意識を数学的に説明する統合情報理論(Integrated Information Theory;IIT)では、考察する対象が「存在性」と「構成性」を満たすことを要求します。これらの仮定によって、理論の基盤が定められます。
この記事では、具体的な例を交えながら「仮定とは何か」を解説します!
統合情報理論の仮定
まず、考察する対象の構成要素に関する「メカニズム」と「システム」について説明します。
メカニズム(mechanism):構成要素(element)を集めたもので、他の構成要素と因果的な関係を結ぶもの。例)脳にあるニューロン・コンピュータの電子回路にある論理ゲート
システム(system):構成要素やメカニズムをすべて集めたもの。例)脳・コンピュータ
IITでは、対象とするシステムに「存在性」と「構成性」を仮定します。
存在性(existence):ある状態のメカニズムが存在し、システムはそのメカニズムの集合である。

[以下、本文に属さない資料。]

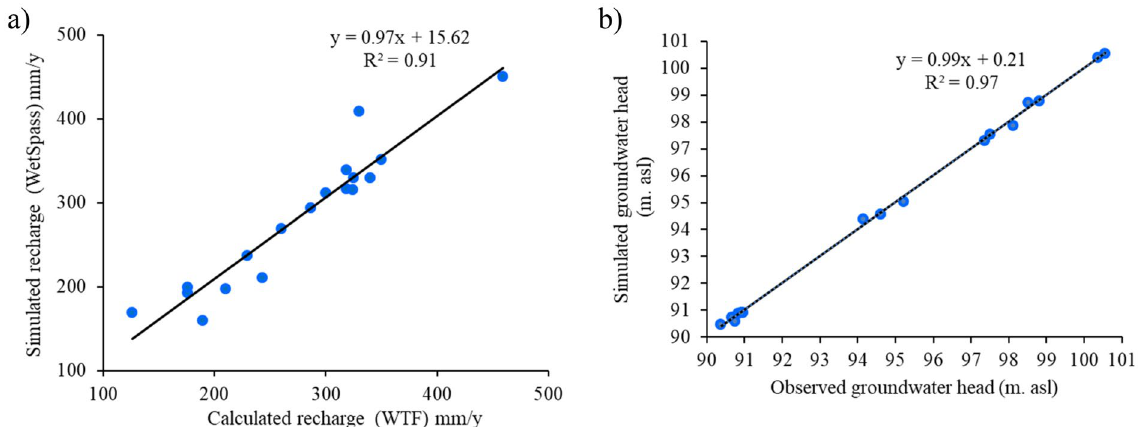
Figure 5. Scatter plot: ( a ) between the simulated recharge values (WetSpass-M) and calculated values (WTF) of groundwater recharge for 18 monitoring points; and ( b ) between simulated groundwater head and observed heads of 18 observation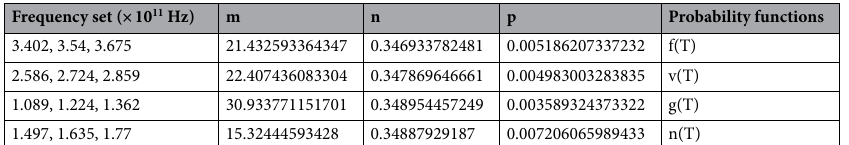
Table 1. Values for various probability functions are given, and they are identified by the notations as f(T), v(T), g(T) and n(T), which correspond to various sets of frequencies.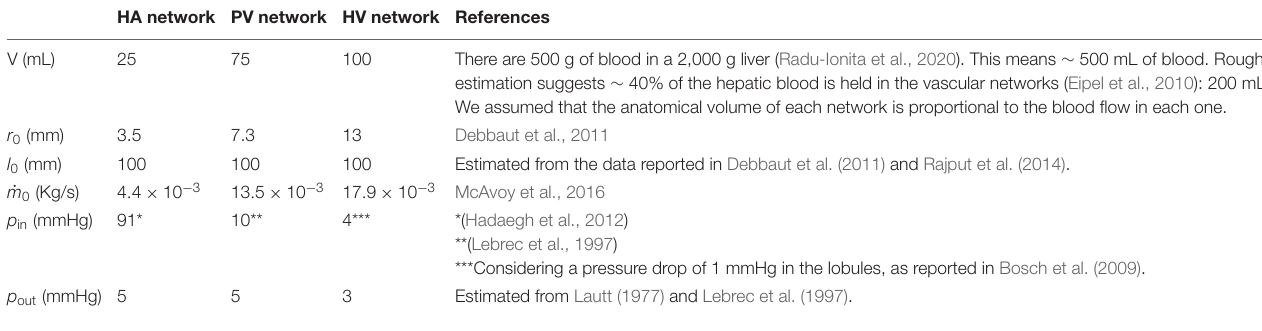
TABLE 1 | Parameters used for a healthy liver networks in the model. HA network PV network HV network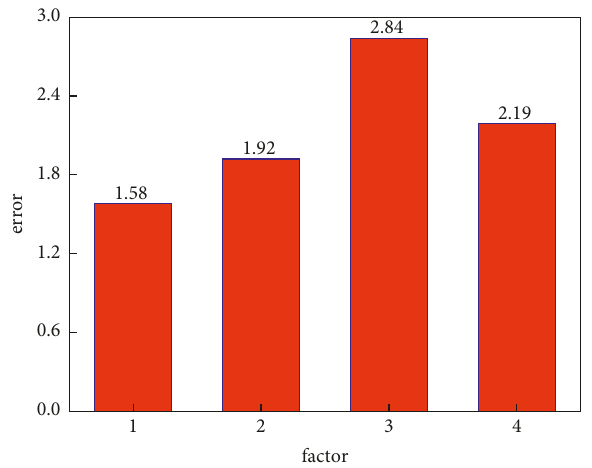
Figure 8: The average prediction error of four features of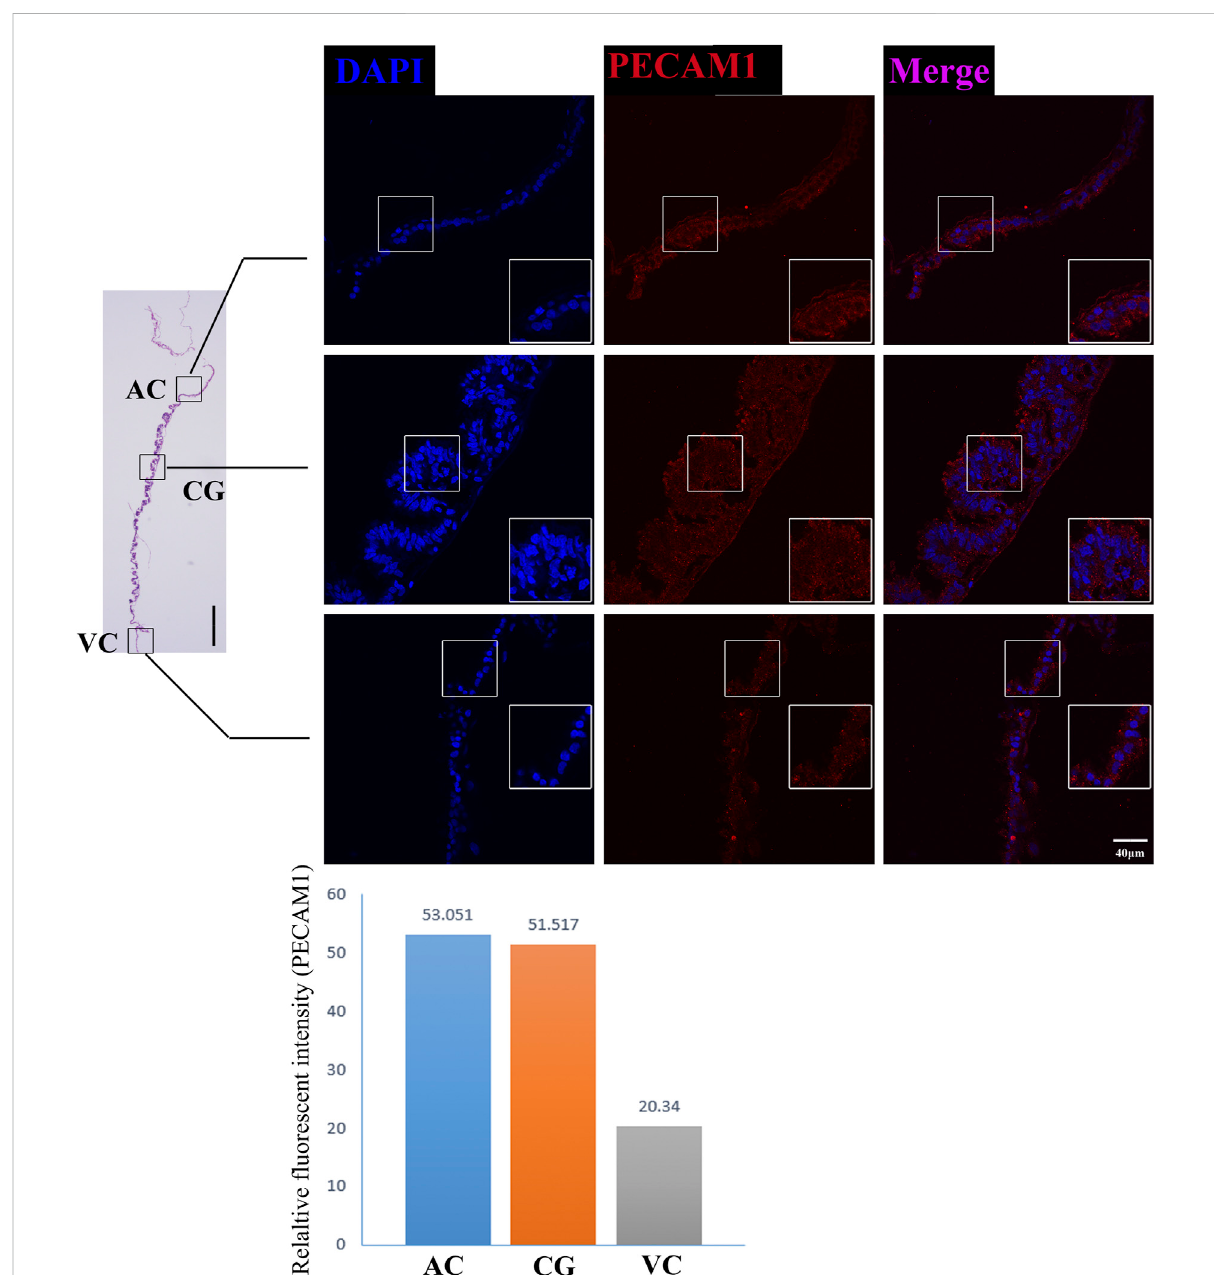
PECAM1immuno fl uorescenceonday30equinechorion.Histologicalimagesincludingallantochorion(AC),chorionicgirdle(CG),andvitelline- chorion (VC) are used to clarify the location of the immuno fl uorescence view. Below, the histogram shows the fl uorescence intensity for red fl uorescence of PECAM1. An enlarged view of the area is shown in the white frame. Left bar = 400 μ m, right bar = 40 μ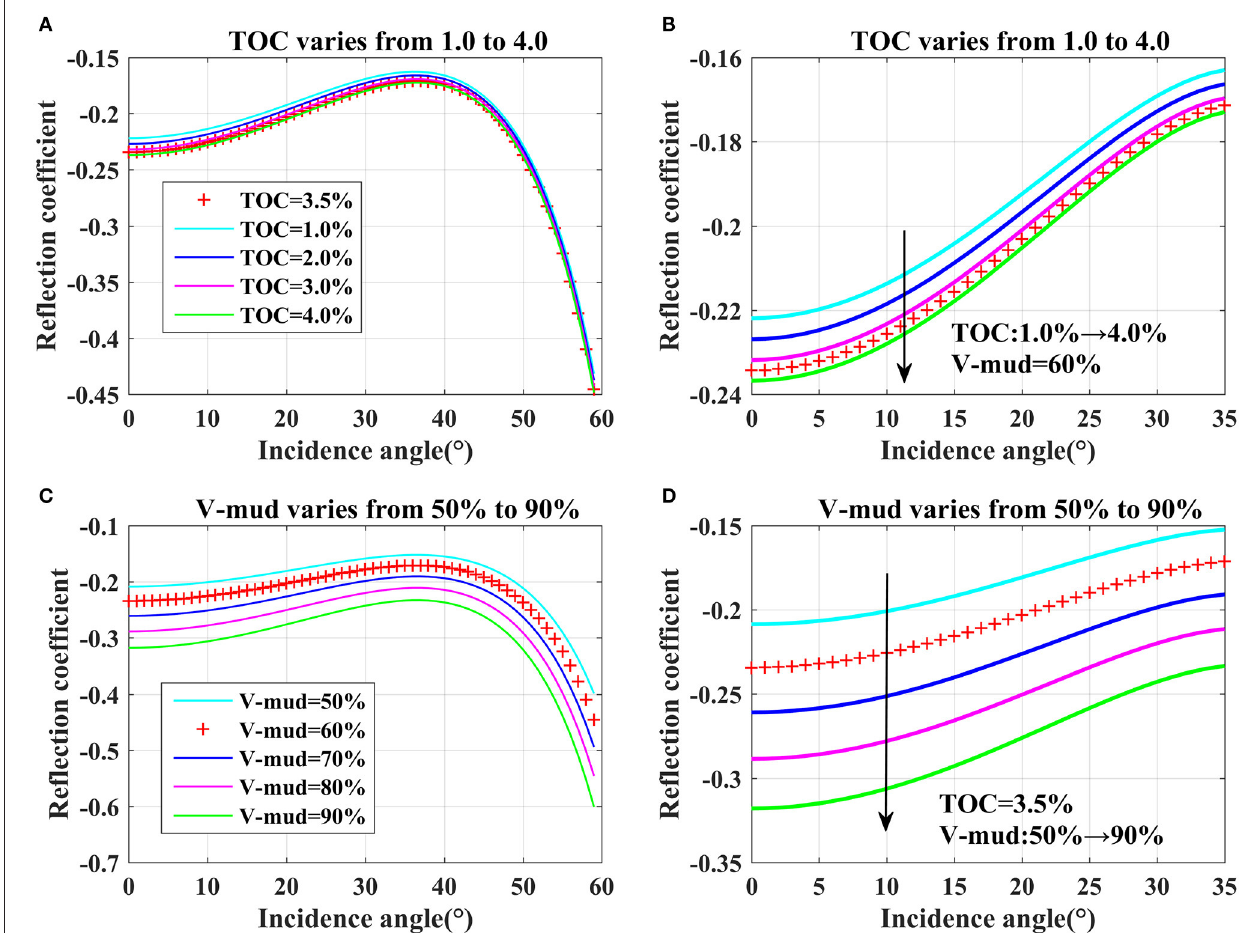
FIGURE 15 | The PP-reflection coefficients vary with incident angle (denoted as θ ) for different TOC content and mud content. (A) TOC content increases from 1.0 to 4.0%, θ is 0–60 ◦ , (B) TOC content increase from 1.0 to 4.0%, θ is 0–35 ◦ , (C) mud content increase from 50 to 90 %, θ is 0–60 ◦ , (D) mud content increases from 50% to 90%, θ is 0–35 ◦ . (Red crosses represent the PP-reflection coefficients calculated by the average elastic properties of the actual well L3.).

構成性(composition):低次のメカニズムを組み合わせることで、高次のメカニズムを構成できる。
つまり、すべての構成要素をグルーピングしたものがメカニズムで、そのメカニズムをグルーピングしたものがシステムとなるということです。
「存在性」とは何か?
構成要素ABCDEFからなるシステムについて考えてみましょう。要素Aは単体でORゲート1、要素Bは単体でANDゲート2、要素Cは単体でXORゲート3とします。そして、要素ABCを集めたものをメカニズムとして考察します。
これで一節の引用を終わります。